What’s better than a big, juicy, mouth-watering burger? That’s easy. A 100% organic, grass-fed, free-range, environmentally-friendly burger. Oh, yes. Now we’re talking.
But, what if that burger was also halal? Wouldn’t that make it the ultimate burger? No, actually, that would make it an Elevation Burger.
The idea for Elevation Burger, an eco-minded fast-food-style chain, was conceived in 2002. Founder Hans Hess wanted something that he could happily serve his family and friends without an ounce of guilt.
“I had been married and my wife and [I]… really wanted to serve our kids something a lot more healthy, a lot more humane, a lot better for the planet. We realized that families couldn’t find that. You weren’t going to find that in the big fast-food [chains],” Hans explains.
Realizing there was an opportunity to create something truly meaningful –and seriously needed in the fast-food world – Hans and his wife April devoted three years of extensive research before opening up the first Elevation burger in Arlington, Virginia, in 2005.
The vision always went beyond creating great burgers. “We also wanted an impact in the world and the way things work,” Hans says, “and create demand for that kind of product and the supply would ultimately follow.”
And boy, was there a demand for Elevation Burger’s organic, sustainable, delicious foods. Such a powerful demand in fact, that the business began franchising in 2008.
“Right now we have 55 [locations], in the U.S., the Middle East, and Mexico, with more coming. There are 34 in the U.S., 20 in the Middle East and 1 in Mexico,” states Jay Wisse, VP of Marketing at Elevation Burger.
The business’ success can be especially credited to the fact that they serve two rapidly growing markets: the organic food market and the halal food market.
According to the USDA, the demand for organic food has been on the rise since 2002 and is becoming increasingly mainstream.
Sales of organic foods in the U.S. were an estimated $28.4 billion in 2012, making over 4% of total at-home food sales. Globally, it was worth $63.8 billion. The U.S. organic food market is expected to grow by 14% by 2018.
The global halal food market, on the other hand, was a staggering $1,292 billion in 2013 according to DinarStandard, a growth strategy research and advisory firm.
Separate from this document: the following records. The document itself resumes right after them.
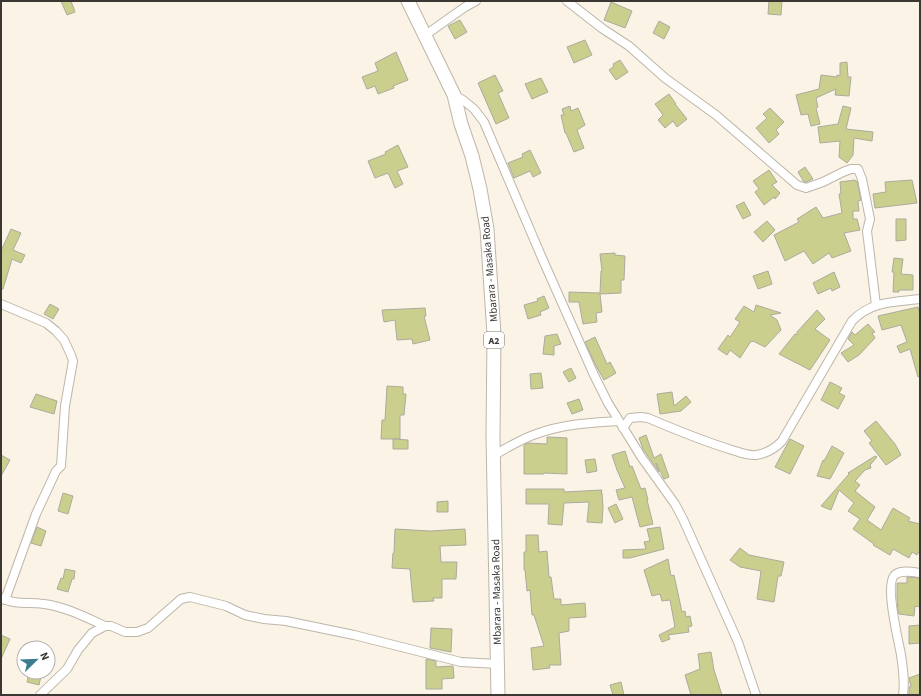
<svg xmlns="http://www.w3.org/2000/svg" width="921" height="696" font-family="'Source Sans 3',sans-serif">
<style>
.building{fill:#cbcf8e;stroke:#aaab9d}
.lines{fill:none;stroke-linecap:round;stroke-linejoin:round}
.minor-casing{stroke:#bdb6a9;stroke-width:10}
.trunk-casing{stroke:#bdb6a9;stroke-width:15}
.minor{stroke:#fff;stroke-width:8}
.trunk{stroke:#fff;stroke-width:13}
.labels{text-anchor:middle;stroke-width:3;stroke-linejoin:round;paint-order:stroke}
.shield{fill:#fff;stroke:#767470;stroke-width:1}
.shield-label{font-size:10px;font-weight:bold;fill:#3b3833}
.street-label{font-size:11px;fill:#3b3833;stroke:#fff}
</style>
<rect width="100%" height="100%" fill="#fbf4e6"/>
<!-- building -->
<g class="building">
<path d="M61 1H71L75 12 67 15Z"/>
<path d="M769 1H782L781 15 768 14Z"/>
<path d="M611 2 632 11 625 28 604 20Z"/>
<path d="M460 20 467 32 455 39 448 26Z"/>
<path d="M659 21 670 27 664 39 653 33Z"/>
<path d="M585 40 592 55 574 63 567 47Z"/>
<path d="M396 52 408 80 393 86 394 88 378 94 375 86 367 89 362 77 378 71 375 63Z"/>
<path d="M620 60 628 72 616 80 609 70 614 66 613 64Z"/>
<path d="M847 62 848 77H851L849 96 835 95 836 89 816 98 818 107 816 108 820 124 811 126 808 114 801 115 796 95 819 89 821 75 837 77V75L840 76V63Z"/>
<path d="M495 75 503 91 498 93 509 118 496 124 478 83Z"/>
<path d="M541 78 548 92 532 99 525 84Z"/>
<path d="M669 94 676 104H675L687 119 677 127 673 121 665 128 658 120 663 115 655 104Z"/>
<path d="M570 106 571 111 578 108 585 125 577 130 584 148 574 152 566 133H565L561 115H564L562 109Z"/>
<path d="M843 106 851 108 846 129 873 132 872 141 854 138 853 155 847 163 839 157 840 141 820 143 818 127 838 124Z"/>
<path d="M770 108 784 122 776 130 779 134 769 143 756 128 767 118 763 114Z"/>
<path d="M398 145 408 167 397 171 403 184 395 188 388 173 375 178 368 161 386 154 385 152Z"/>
<path d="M530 150 541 173 533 177 530 171 514 178 508 163 523 157 522 154Z"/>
<path d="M805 167 813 179 806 182H804L798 172Z"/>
<path d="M769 170 777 182 772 185 780 193 775 199 774 197 764 205 755 192 759 189 753 181Z"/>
<path d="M855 180V181H857L861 200 858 201 859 211H853V219H857L860 230 844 233 851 251 832 258 829 253 813 264 804 251 785 261 774 235 799 222 797 219 816 207 823 218 842 213 839 194H841L840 182Z"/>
<path d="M912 180 917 203 875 208 873 194 886 192 885 182Z"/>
<path d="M744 202 751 215 743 219 736 206Z"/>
<path d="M896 219H906V240L896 241Z"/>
<path d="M767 221 775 230 763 242 754 232Z"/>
<path d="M11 229 21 233 13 250 25 255 21 263 12 259 3 289H1V251Z"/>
<path d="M615 253V255L625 256 624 280H621V293L600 294 602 312 596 313 597 322 583 324 579 302H569V292L600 293 601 271H602L600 254Z"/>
<path d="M894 258 903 259 901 274 913 275V290H899V292H893L894 272H892Z"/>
<path d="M768 271 772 284 758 289 753 276Z"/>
<path d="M834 272 840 287 832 291 831 288 818 294 813 283Z"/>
<path d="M544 296 549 308 540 312 541 315 528 319 524 305 538 301 537 299Z"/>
<path d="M50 304 59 309 53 319 44 314Z"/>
<path d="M756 305 781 313 770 315 777 320 781 330 765 347 753 341 752 342 751 341 740 358 730 350 727 355 718 349 728 335 730 337 740 322 735 319 744 306 754 312Z"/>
<path d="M918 307 920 314V376L918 377 910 349 900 353 897 346 907 342 901 325 882 330 878 316Z"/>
<path d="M425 308 426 316H424L430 340 413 344 412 339 397 340 395 320 384 322 382 310Z"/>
<path d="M817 310 825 319 815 329 830 340 810 370 779 354 795 334 797 335V332Z"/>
<path d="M868 324 875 332 872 333 875 338 859 355 848 362 841 353 854 345 848 339 852 332 855 335Z"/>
<path d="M557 334 561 344 554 346V355L543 354 545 336Z"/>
<path d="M595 337 607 364 610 362 616 373 604 380 595 364 585 342Z"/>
<path d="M571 368 576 378 569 382 563 372Z"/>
<path d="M541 373 543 388 531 389 530 374Z"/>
<path d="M830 382 842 388 839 393 845 396 838 409 821 400Z"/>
<path d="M387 386 403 387V394H406L404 415H400V439H381L382 420H385Z"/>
<path d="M672 392 674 406 686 396 691 402 681 411 660 414 657 394Z"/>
<path d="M36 394 57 401 54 414 30 407Z"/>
<path d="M579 399 583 410 572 414 567 403Z"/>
<path d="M876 421 895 444 901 455 886 465 869 443 872 441 864 431Z"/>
<path d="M646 435 654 458 661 454 669 477 664 479 656 463 659 472 643 449 639 438Z"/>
<path d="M547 437 567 438V474L544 473V474H524V445L528 443 547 444Z"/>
<path d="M393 439 408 440V449H393Z"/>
<path d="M790 439 804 446 790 474 775 467Z"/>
<path d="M832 446 844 453 830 479 817 476 823 460 824 461Z"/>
<path d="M625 451 630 467 632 466 641 489 645 488 648 500H647L653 524 640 527 632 497 619 500 616 490 625 488 617 470 612 455Z"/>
<path d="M1 455 10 460 1 476Z"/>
<path d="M875 456 877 457 870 465 871 468 865 470 855 481 860 485 855 491 875 507 867 520 881 530 893 508 910 518 908 521 920 524V550L917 555 912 552 909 558 893 549 890 555 873 545 874 544 853 529 860 519 848 511 854 503 839 490 831 510 821 506 849 474 848 473Z"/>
<path d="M595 459 597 471 587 473 585 460Z"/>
<path d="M526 489H564V492L602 490 601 493H602L603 507 602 523 587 522 589 502 564 503 562 525 548 524 549 504H526Z"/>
<path d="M63 493 73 496 68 514 58 511Z"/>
<path d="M448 501V512H437V502Z"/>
<path d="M616 504 623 519 615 523 608 508Z"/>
<path d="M37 527 46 531 41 546 31 543Z"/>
<path d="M660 527 664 549 630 558H623V550L646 549 644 542 650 541 647 529Z"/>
<path d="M395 529 430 531 465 529 466 545 440 546 441 562H457L456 579H442V598H433L434 601 413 602 410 569 392 568 393 553H394Z"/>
<path d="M526 535H538L539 552 547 551 549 577H551L554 599H561V605L585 603 586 617 569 618V631L559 633 561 665H549L550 668 533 670 531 648 544 646 534 615H532L530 590 527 591 525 570H524V552H526Z"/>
<path d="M740 548 749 555 784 562 781 576H778L774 602 757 599 761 571 740 567 730 560Z"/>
<path d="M668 559 671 576 674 575 682 612 685 611 686 617 690 616 692 626 688 627 689 632 668 635 670 639 662 642 659 635 675 627 670 600 662 601 660 594 652 596 644 570Z"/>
<path d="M65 569 75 571 74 579H72L68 592 57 589 61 578 63 579Z"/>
<path d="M907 577 920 578V607L915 606 914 616 899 614 898 611 897 599V583H907Z"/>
<path d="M920 625V643L909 644V626Z"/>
<path d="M431 628 452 629 451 652 430 648Z"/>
<path d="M1 635 10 639 1 659Z"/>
<path d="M711 652 714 670 722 695H691L685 675 700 669 698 654Z"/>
<path d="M426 659 436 661V667L453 666 454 678 442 679V689H426Z"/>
<path d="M29 672H42L39 685 27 682Z"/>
<path d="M920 674V695H909V687H911L909 678Z"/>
<path d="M621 682 624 695H613L610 685Z"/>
</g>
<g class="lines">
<defs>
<g id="minor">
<path d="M567 1 603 29 629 46 665 78 716 115 797 185 806 188 823 182 843 172 851 169H858L862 179 870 219 867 231 876 305"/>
<path d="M424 36 465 7 476 1"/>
<path d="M454 95 463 100 474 109 484 122 542 258 594 375 608 403 642 458 675 504 683 519 738 642 756 695"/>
<path d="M1 304 46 323 56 331 64 340 71 355 73 361 65 406 61 466 56 471 36 514 5 600"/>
<path d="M623 428 630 418 641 417 648 418C676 430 703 441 732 450 739 452 748 456 756 455 765 454 776 448 782 441L852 321C871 301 894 302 920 299"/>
<path d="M494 455C507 448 521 439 536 434 563 424 589 423 618 421"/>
<path d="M1 598C19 606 27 601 44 604 66 607 85 617 105 626"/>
<path d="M40 695 67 669 78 650 92 633 105 626H111L125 632H137L148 628 181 599 190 597 226 606 245 615 264 619 286 621 354 635 461 662 498 664"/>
<path d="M903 695C905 681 903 669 901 655 899 642 883 581 896 574 902 570 913 572 920 573"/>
</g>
<path id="trunk" d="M408 1 454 95 461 124 472 156 480 189 487 229 494 334 493 437 498 695"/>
</defs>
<!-- minor casing -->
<use href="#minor" class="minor-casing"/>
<!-- trunk casing -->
<use href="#trunk" class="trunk-casing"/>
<!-- minor -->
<use href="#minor" class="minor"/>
<!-- trunk -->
<use href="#trunk" class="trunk"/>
</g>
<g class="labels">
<!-- shield labels -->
<rect class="shield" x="484" y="332" width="20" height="16" rx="3"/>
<g class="shield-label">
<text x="494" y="344">A2</text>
</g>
<!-- street labels -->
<g class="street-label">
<text transform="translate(489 269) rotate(-95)" y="4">Mbarara - Masaka Road</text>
<text transform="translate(496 592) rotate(-91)" y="4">Mbarara - Masaka Road</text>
</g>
</g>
<!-- border -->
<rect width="921" height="696" fill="none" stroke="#3b3833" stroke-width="4"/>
<!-- north arrow -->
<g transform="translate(36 660) rotate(67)"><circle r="19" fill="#ffffff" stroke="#b1afad"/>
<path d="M0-3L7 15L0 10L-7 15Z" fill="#3c7c8f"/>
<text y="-6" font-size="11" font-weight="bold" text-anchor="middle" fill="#3b3833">N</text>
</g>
</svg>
That number is predicted to grow to $2,537 billion by 2018, making up 21.2% of global expenditure.
What makes Elevation Burger so special is that it merges the two markets and embraces a deeper meaning of halal so that it goes beyond slaughtering the animal in the most humane way possible. Instead, it deals with treating the entire life of the animal, the environment it lives in, and ultimately the consumers who consume it, in the most humane and healthiest way possible by going organic halal.
“We went halal very early on. It had to be a year into it, probably in 2006,” Hans shares. “We started looking for organic, grass-fed supply and we found that the best producers of organic grass-fed beef also happen to be halal.
“What we learned is that halal is considered the most humane way of slaughtering. That’s what got us. This is considered to be the best practice, really. So we said let’s build our whole supply chain around it…We started to add more supply [until] it became a requirement because we wanted to make sure the whole system was uniform…We embraced it and our customers embraced it.”
Additionally, going halal is what introduced Elevation Burger to the Middle Eastern market which, needless to say, was excellent for business. “It turned out to be great for us…It worked out really well!” Hans affirms, chuckling. Now, more lucrative growth is on the way.
“We are going to continue to grow in the Muslim world…in Middle East and Asia,” Hans says. “The halal markets in Asia are pretty important to us….And [we will] continue growth in the U.S. I think just sticking by our integrity of choices of organic halal. We think that really makes a difference to the animal and consumer’s body, your health. Those are things that are really core to our brand.”
In the U.S., Elevation Burger is open to expanding in any metropolitan area. “If people [franchisees] come to us, we don’t care really where they live, if they think that their community would benefit from having an Elevation Burger, we’re all ears,” explains Jay.
It is important to note though that not everything on the menu is halal. Select locations serve bacon, a decision made entirely by the franchisee, but that may change soon since Elevation Burger has been looking into halal beef alternatives for over a year.
“We use beef bacon in the Middle East and it’s pretty good, it just doesn’t meet our standards here right now,” Jay says. “We’re close though…I talked to our VP of supply chain yesterday and he found what he thinks is a really good one. So we’re testing it in-house and then get more if it meets our standards we’ll pass it to some of our stores close to our headquarters. And then we’ll roll it out systematically to anybody who wants it…
“I can’t promise but it is our intention to find halal beef bacon and to add that to our menu and in many cases it will completely take the pork bacon out of our stores. It will completely replace it.”
At the end of the day, it all boils down to creating and sharing a great food experience with everyone that satisfies both hunger and conscience.
“We don’t want to exclude anybody, really,” Hans promises. “Nobody deserves to not have a really healthy burger and fries. Everybody deserves it. I don’t want to exclude the Muslim population.”